I guess a video showing Ray Rice dragging his unconscious fiancé out of an elevator wasn’t enough to cost him his job.
No, we had to see him actually punching the woman in the face, and her collapsing like a paper doll.
It took that horrifying footage to get the Baltimore Ravens to give the guy the boot, and for the NFL to suspend him indefinitely.
If not for TMZ, Rice would still be making $10 million a year.
We know that images are powerful, especially as they ricochet across the web. But now we know they can shame leaders into doing what they should have done in the first place.
The NFL actually suspended Rice for a measly two games after the first video that showed him dragging Janay Palmer, now his wife, out of that Atlantic City elevator. And the Ravens continued to employ him.
Some people should be hanging their heads in shame today.
First, a word about TMZ. I’ve said from the outset that the L.A. gossip site breaks important news, and the list has grown increasingly long. Harvey Levin’s operation exposed Mel Gibson’s anti-Semitic rant, Michael Richards’ racist rant, Michael Jackson’s death, and on and on.
I’ve been critical of TMZ for paying for information and video, as Levin has acknowledged that it sometimes does. We don’t know whether money changed hands for the Rice videos. But if that got this spouse abuser out of pro football, there’s an argument that it was worth it.

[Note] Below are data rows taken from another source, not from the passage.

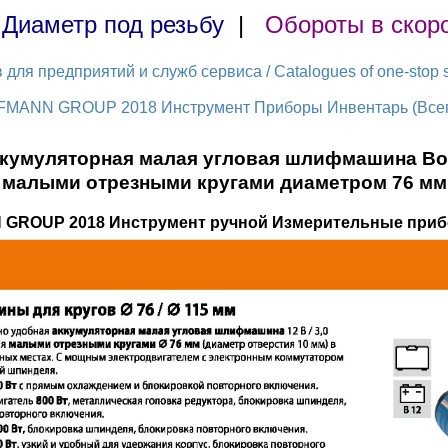
|
Диаметр под резьбу
|
Обороты в скор
ля предприятий и служб сервиса / Catalogues of one-stop s
FMANN GROUP 2018 Инструмент Приборы Инвентарь (Всего
кумуляторная малая угловая шлифмашина Bosc
малыми отрезными кругами диаметром 76 мм
 GROUP 2018 Инструмент ручной Измерительные приб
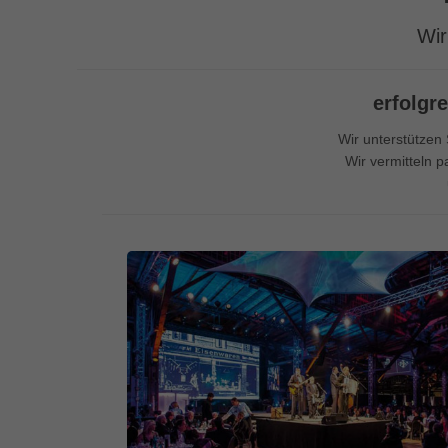
Ess
Wir
Essen
Funkt
erfolgre
Mar
Wir unterstützen 
Marke
Wir vermitteln 
Werbu
Ext
Inhal
Wenn 
keine
pow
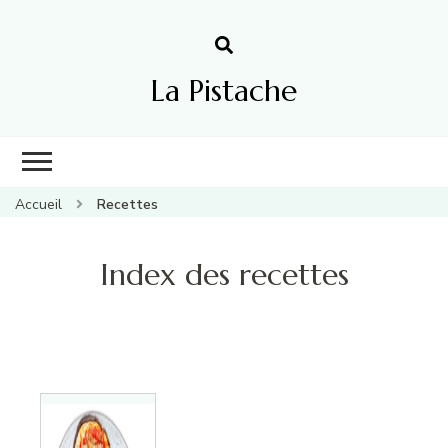
La Pistache
Accueil
Recettes
Index des recettes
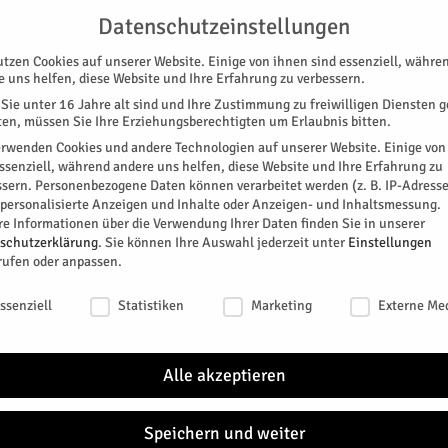
G
UNTERSTÜTZEN
KONTAKT
DATENSCHUTZ
IMPRESSUM
Datenschutzeinstellungen
utzen Cookies auf unserer Website. Einige von ihnen sind essenziell, währe
e uns helfen, diese Website und Ihre Erfahrung zu verbessern.
Sie unter 16 Jahre alt sind und Ihre Zustimmung zu freiwilligen Diensten 
en, müssen Sie Ihre Erziehungsberechtigten um Erlaubnis bitten.
erwenden Cookies und andere Technologien auf unserer Website. Einige von
essenziell, während andere uns helfen, diese Website und Ihre Erfahrung zu
ssern.
Personenbezogene Daten können verarbeitet werden (z. B. IP-Adresse
SPEZIAL
E-PAPER
KINO
GALERIE
TERM
r personalisierte Anzeigen und Inhalte oder Anzeigen- und Inhaltsmessung.
re Informationen über die Verwendung Ihrer Daten finden Sie in unserer
schutzerklärung
.
Sie können Ihre Auswahl jederzeit unter
Einstellungen
rufen oder anpassen.
schutzeinstellungen
ssenziell
Statistiken
Marketing
Externe Me
ant und wehmütig. Konrad Beikircher verabschiedet
rige Bühnenkarriere mit dieser „Melodie“ seiner
Alle akzeptieren
 ganz der Rheinländer, relativiert er das ganze sofort
a nie so ganz, um mit James Bond zu sprechen: „Sag
Speichern und weiter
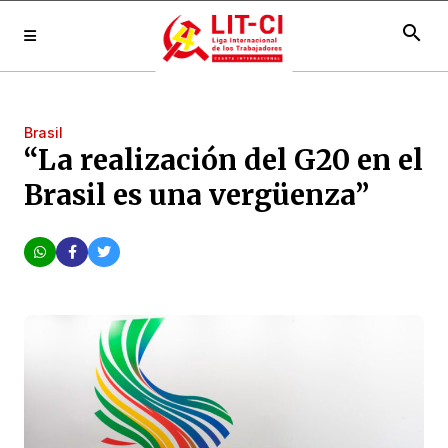
search
Brasil
“La realización del G20 en el
Brasil es una vergüenza”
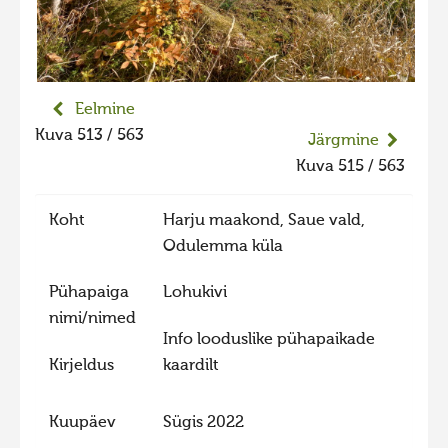
Liikuvad kuvad 2025
Hiite kuvavõistlus 2024
Hiite kuvavõistlus 2024 lisa
Eelmine
Liikuvad kuvad 2024
Kuva 513 / 563
Järgmine
Hiite kuvavõistlus 2023
Kuva 515 / 563
Hiite kuvavõistlus 2023 lisa
Koht
Harju maakond, Saue vald,
Liikuvad kuvad 2023
Odulemma küla
Hiite kuvavõistlus 2022
Pühapaiga
Lohukivi
Hiite kuvavõistlus 2022 lisa
nimi/nimed
Liikuvad kuvad 2022
Info looduslike pühapaikade
Kirjeldus
kaardilt
Hiite kuvavõistlus 2021
Hiite kuvavõistlus 2021 lisa
Kuupäev
Sügis 2022
Liikuvad kuvad 2021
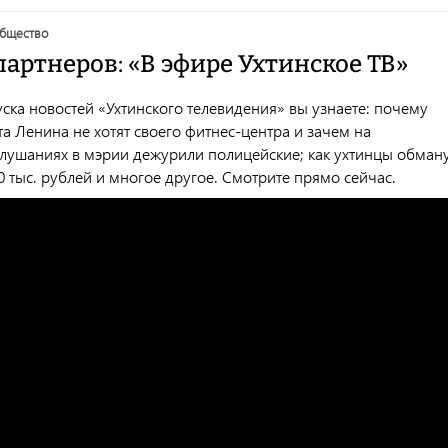
общество
артнеров: «В эфире Ухтинское ТВ»
ска новостей «Ухтинского телевидения» вы узнаете: почему
а Ленина не хотят своего фитнес-центра и зачем на
лушаниях в мэрии дежурили полицейские; как ухтинцы обман
0 тыс. рублей и многое другое. Смотрите прямо сейчас.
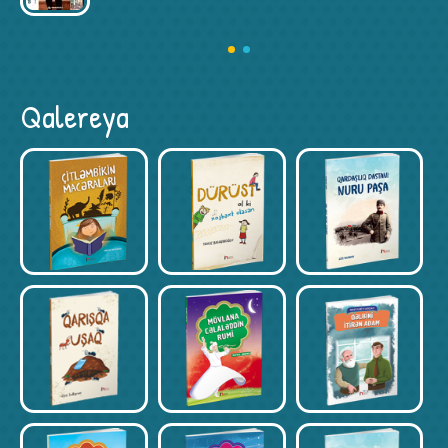
Qalereya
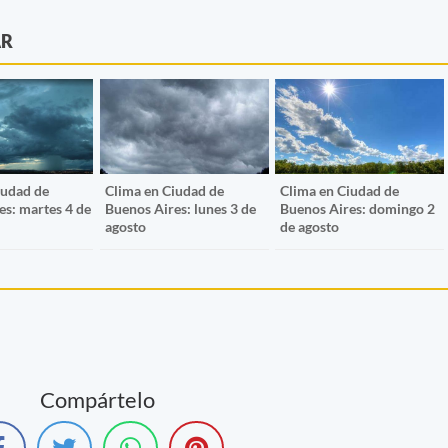
AR
iudad de
Clima en Ciudad de
Clima en Ciudad de
es: martes 4 de
Buenos Aires: lunes 3 de
Buenos Aires: domingo 2
agosto
de agosto
Compártelo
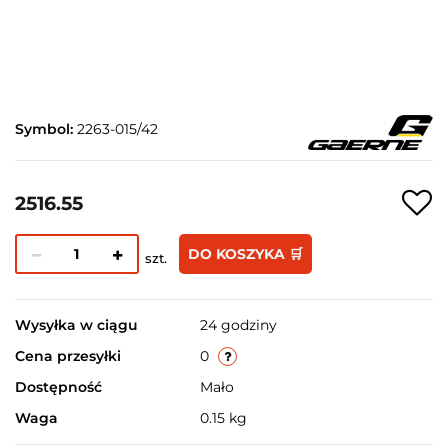
Symbol:
2263-015/42
2516.55
DO KOSZYKA 🛒
szt.
Wysyłka w ciągu
24 godziny
Cena przesyłki
0
Dostępność
Mało
Waga
0.15 kg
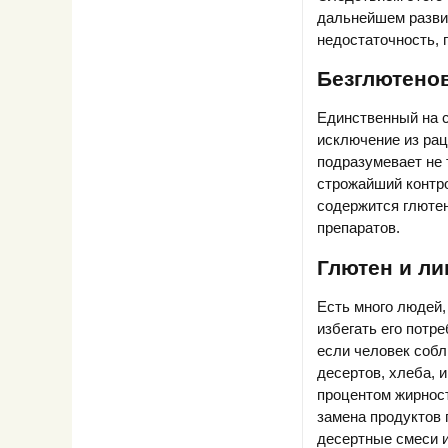
дальнейшем разви
недостаточность, 
Безглютенов
Единственный на с
исключение из рац
подразумевает не 
строжайший контро
содержится глютен
препаратов.
Глютен и л
Есть много людей,
избегать его потр
если человек собл
десертов, хлеба, 
процентом жирности
замена продуктов 
десертные смеси и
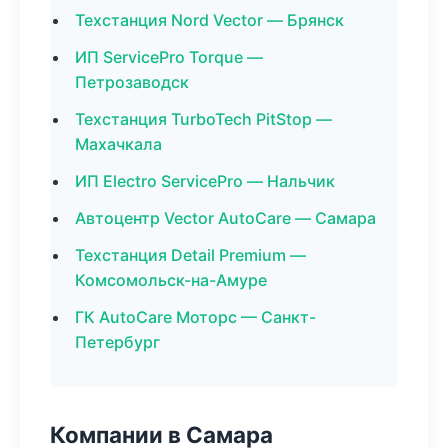
Техстанция Nord Vector — Брянск
ИП ServicePro Torque —
Петрозаводск
Техстанция TurboTech PitStop —
Махачкала
ИП Electro ServicePro — Нальчик
Автоцентр Vector AutoCare — Самара
Техстанция Detail Premium —
Комсомольск-на-Амуре
ГК AutoCare Моторс — Санкт-
Петербург
Компании в Самара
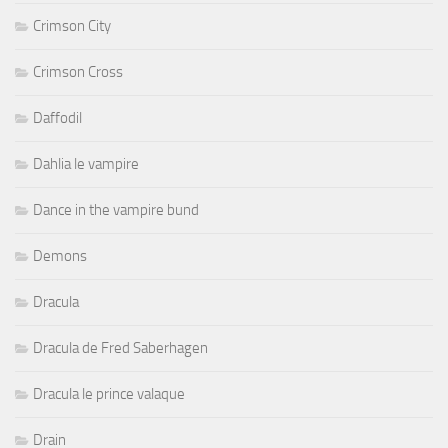
Crimson City
Crimson Cross
Daffodil
Dahlia le vampire
Dance in the vampire bund
Demons
Dracula
Dracula de Fred Saberhagen
Dracula le prince valaque
Drain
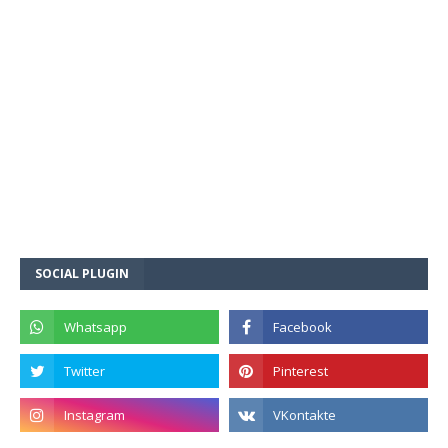
SOCIAL PLUGIN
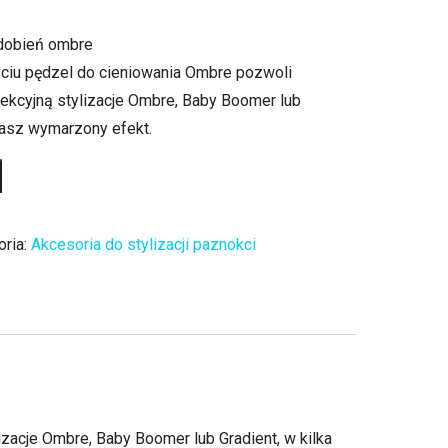
zdobień ombre
yciu pędzel do cieniowania Ombre pozwoli
fekcyjną stylizacje Ombre, Baby Boomer lub
skasz wymarzony efekt.
oria:
Akcesoria do stylizacji paznokci
zacje Ombre, Baby Boomer lub Gradient, w kilka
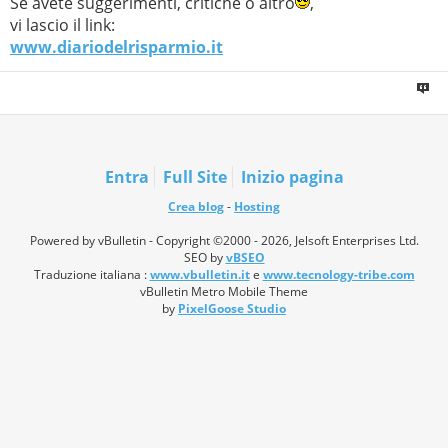
Se avete suggerimenti, critiche o altro
,
vi lascio il link:
www.diariodelrisparmio.it
Entra
Full Site
Inizio pagina
Crea blog
-
Hosting
Powered by vBulletin - Copyright ©2000 - 2026, Jelsoft Enterprises Ltd.
SEO by
vBSEO
Traduzione italiana :
www.vbulletin.it
e
www.tecnology-tribe.com
vBulletin Metro Mobile Theme
by
PixelGoose Studio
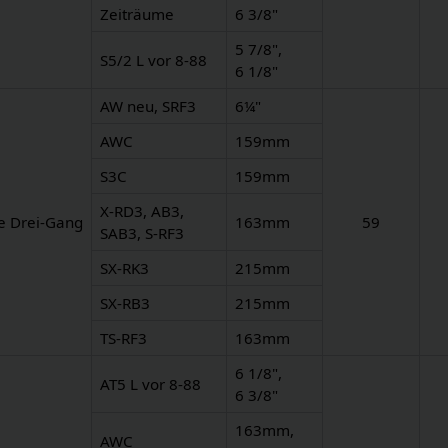
Zeiträume
6 3/8"
5 7/8",
S5/2 L vor 8-88
6 1/8"
AW neu, SRF3
6¼"
AWC
159mm
S3C
159mm
X-RD3, AB3,
e Drei-Gang
163mm
59
SAB3, S-RF3
SX-RK3
215mm
SX-RB3
215mm
TS-RF3
163mm
6 1/8",
AT5 L vor 8-88
6 3/8"
163mm,
AWC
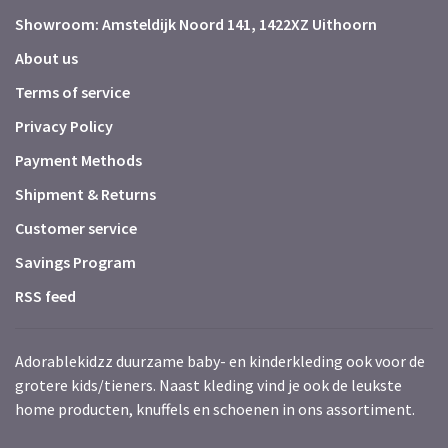
Showroom: Amsteldijk Noord 141, 1422XZ Uithoorn
About us
Terms of service
Privacy Policy
Payment Methods
Shipment & Returns
Customer service
Savings Program
RSS feed
Adorablekidzz duurzame baby- en kinderkleding ook voor de
grotere kids/tieners. Naast kleding vind je ook de leukste
home producten, knuffels en schoenen in ons assortiment.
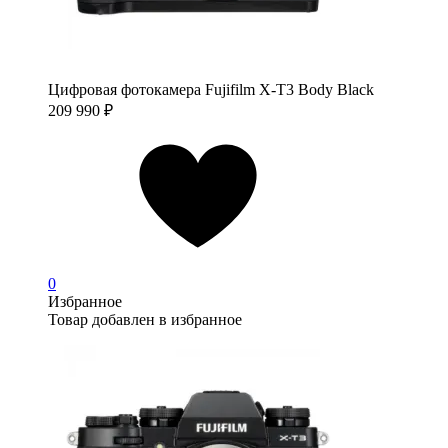
Цифровая фотокамера Fujifilm X-T3 Body Black
209 990
₽
0
Избранное
Товар добавлен в избранное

Now for Rice’s enablers. We knew what Rice had done. We saw the woman’s limp body. He had apologized. The team also trotted out Palmer at a news conference, where she apologized (for what? Somehow instigating her own beating?). Yet here’s what Ravens Coach John Harbaugh had to say earlier:
“I stand behind Ray. He’s a heck of a guy. He’s done everything right since. He makes a mistake, all right?”
Geez. A mistake? Failing to pick up the blitz on third and one is a mistake. Not knocking your girlfriend senseless.
Watching Harbaugh duck questions at a news conference last night, and uttering such inanities as “I’m excited about our offense,” was a new low in tone-deafness.
NFL Commissioner Roger Goodell had this to say earlier:
“You know, you have a lot of people voicing their opinions, but I think it’s important to understand that this is a young man who made a terrible mistake. [Rice's actions are] inconsistent with what we’re all about, and we’ve dealt with it in a serious manner, and we’re very confident that this young man understands where he is and what he needs to do going forward.”
In other words, domestic violence just isn’t that important to the National Football League, unless we see the assault on camera.
“It really makes one think that this decision is maybe about bad press and not, say, an actual concern with or effort to meaningfully address the NFL’s domestic violence problem,” says Salon. “Because if there was any real concern over, say, the NFL’s well-documented domestic violence problem, then probably all of these people would be fired too, no?”
Janay is now blaming the media in a posting on Instagram: "THIS IS OUR LIFE! What don't you all get. If your intentions were to hurt us, embarrass us, make us feel alone, take all happiness away, you've succeeded on so many levels."
I have enormous sympathy for Palmer, and if she wants to forgive her husband, that's her business. But the media are not her problem here, and the story is now so much bigger than this one couple. Pro sports leagues hold up these athletes as outstanding citizens, community leaders. They have to be held to a higher standard.
There is some dispute over whether NFL officials had seen the second, more explicit video, and they are insisting they didn’t. (But TMZ Sports was able to obtain it?) In the end, it really doesn’t matter.
Baltimore Sun media critic David Zurawik, a frequent “Media Buzz” guest, rips on the MSM:
“TMZ did the job the mainstream sports media failed to do in showing us the ugliness of this incident. And don't talk to me about paying for video. Everybody does it in one form or another today, from the networks to the cable channels to the biggest mainstream web outlets in the world…
“I wonder how all the local hosts on sports radio and newscasters on local TV affiliates who swallowed the Ravens shameless spin all summer and reproduced it as a way so as to not have Ravens management glaring at you when you came over to cover the team?”
Anyone who tried to rationalize what Ray Rice did was an enabler and should be sentenced to having to watch that gruesome video again and again.